Here is a look at some questions I'm answering in my dark corners series:
- What combination of parameters are legal in method definition?
- How are arguments assigned to parameters when calling a method?
- How are ancestors ordered when using
include
? - How do we know what name refers to?
It looks like stuff that should be well-understood, but it isn't. The official documentation doesn't cover these topics and doesn't do so in enough depth. Sometimes, it is even downright misleading. For each these topics them, I couln't find any blog article that was even remotely close from telling the whole story.

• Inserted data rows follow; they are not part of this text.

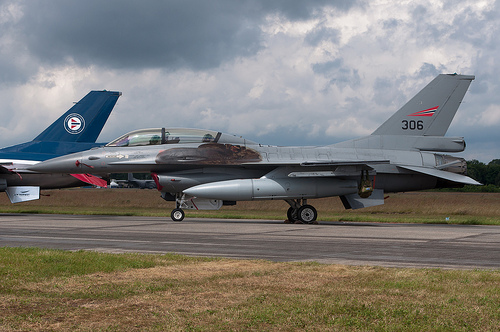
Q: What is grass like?
A: Dry.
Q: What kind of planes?
A: Fighters.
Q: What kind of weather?
A: Cloudy.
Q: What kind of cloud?
A: Dark.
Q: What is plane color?
A: Grey.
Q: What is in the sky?
A: Clouds.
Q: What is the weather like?
A: Cloudy.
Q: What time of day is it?
A: Afternoon.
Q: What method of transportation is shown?
A: Planes.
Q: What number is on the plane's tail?
A: 306.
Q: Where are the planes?
A: On the runway.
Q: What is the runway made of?
A: Cement.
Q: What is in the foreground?
A: Grass.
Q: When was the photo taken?
A: Daytime.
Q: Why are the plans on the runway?
A: They are going to take off.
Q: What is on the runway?
A: The planes.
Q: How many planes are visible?
A: Two.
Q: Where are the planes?
A: On the runway.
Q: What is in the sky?
A: Clouds.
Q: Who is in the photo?
A: Nobody.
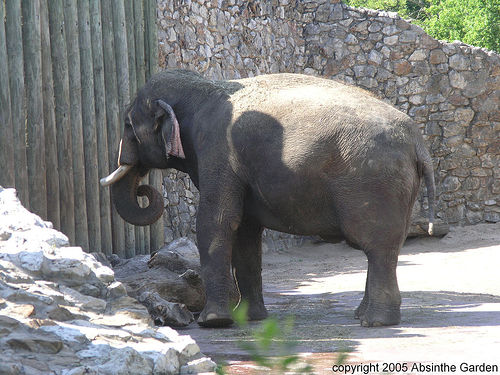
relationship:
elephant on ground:
[98, 69, 438, 327] [159, 230, 498, 374]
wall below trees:
[157, 4, 499, 240] [350, 0, 499, 50]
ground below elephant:
[159, 230, 498, 374] [98, 69, 438, 327]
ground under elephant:
[159, 230, 498, 374] [98, 69, 438, 327]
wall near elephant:
[157, 4, 499, 240] [98, 69, 438, 327]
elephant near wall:
[98, 69, 438, 327] [157, 4, 499, 240]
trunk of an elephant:
[99, 146, 163, 225] [98, 69, 438, 327]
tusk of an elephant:
[98, 162, 130, 186] [98, 69, 438, 327]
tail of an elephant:
[419, 159, 440, 236] [98, 69, 438, 327]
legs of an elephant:
[360, 249, 400, 327] [98, 69, 438, 327]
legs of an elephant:
[355, 271, 368, 320] [98, 69, 438, 327]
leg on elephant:
[187, 201, 256, 336] [94, 53, 446, 354]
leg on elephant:
[178, 196, 248, 333] [68, 50, 472, 300]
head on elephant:
[84, 49, 212, 238] [94, 53, 446, 354]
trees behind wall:
[415, 1, 484, 46] [157, 4, 499, 240]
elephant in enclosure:
[88, 60, 457, 341] [74, 16, 419, 80]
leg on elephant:
[174, 194, 269, 321] [98, 69, 438, 327]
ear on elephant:
[151, 90, 190, 172] [98, 69, 438, 327]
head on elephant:
[104, 74, 203, 232] [98, 69, 438, 327]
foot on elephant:
[348, 283, 410, 340] [98, 69, 438, 327]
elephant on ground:
[98, 69, 438, 327] [187, 289, 499, 374]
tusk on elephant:
[94, 154, 134, 195] [98, 69, 438, 327]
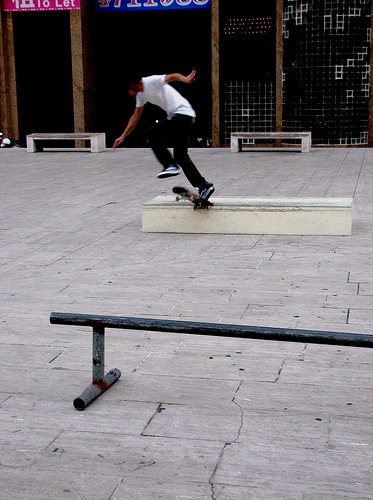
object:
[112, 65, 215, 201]
young man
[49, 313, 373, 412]
rail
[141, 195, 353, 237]
ledge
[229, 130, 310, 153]
bench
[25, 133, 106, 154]
bench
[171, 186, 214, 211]
skateboard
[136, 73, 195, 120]
shirt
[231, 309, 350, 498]
crack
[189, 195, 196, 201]
wheels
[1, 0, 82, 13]
sign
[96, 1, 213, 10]
sign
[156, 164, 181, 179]
foot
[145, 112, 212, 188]
pants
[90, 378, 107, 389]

The behaviour of Ruby is very much implementation-defined. An ISO standard is
available, but it covers Ruby 1.8, which is at this point rather old (the
current version is 2.4). For each of the three topics I'm covering, new versions
change the semantics and/or bring new details to the story. Another artifact of
importance is the Ruby Spec Suite, a test suite that is used by alternative
implementations to verify they comply with the official implementation. A test
suite is just what it is however, I haven't found it very useful as a tool to
understand how things work (e.g. try to understand linearization by reading
super_spec.rb
and include_spec.rb
). Popular books like Ruby under a
Microscope and Metaprogramming in Ruby don't have the answers either.
Ultimately, there are two sources of truth: dive in the source code of MRI (Matz' Ruby Implementation — the official implementation) or experiment with the interpreter. I chose the later, more as a matter of fact than as a well-planned strategy. It is entirely possible I made some mistake in the way I interpreted the rules, but it will put you closer to the truth than anything you can find online.
As a concluding remark, I want to emphasize that I'm not picking on Ruby. It's a language I really like, and the situation is much the same in many other languages. Nevertheless that's not a reason to be satisfied with the status quo, and my Ruby's Dark Corner series is my humble contribution to that.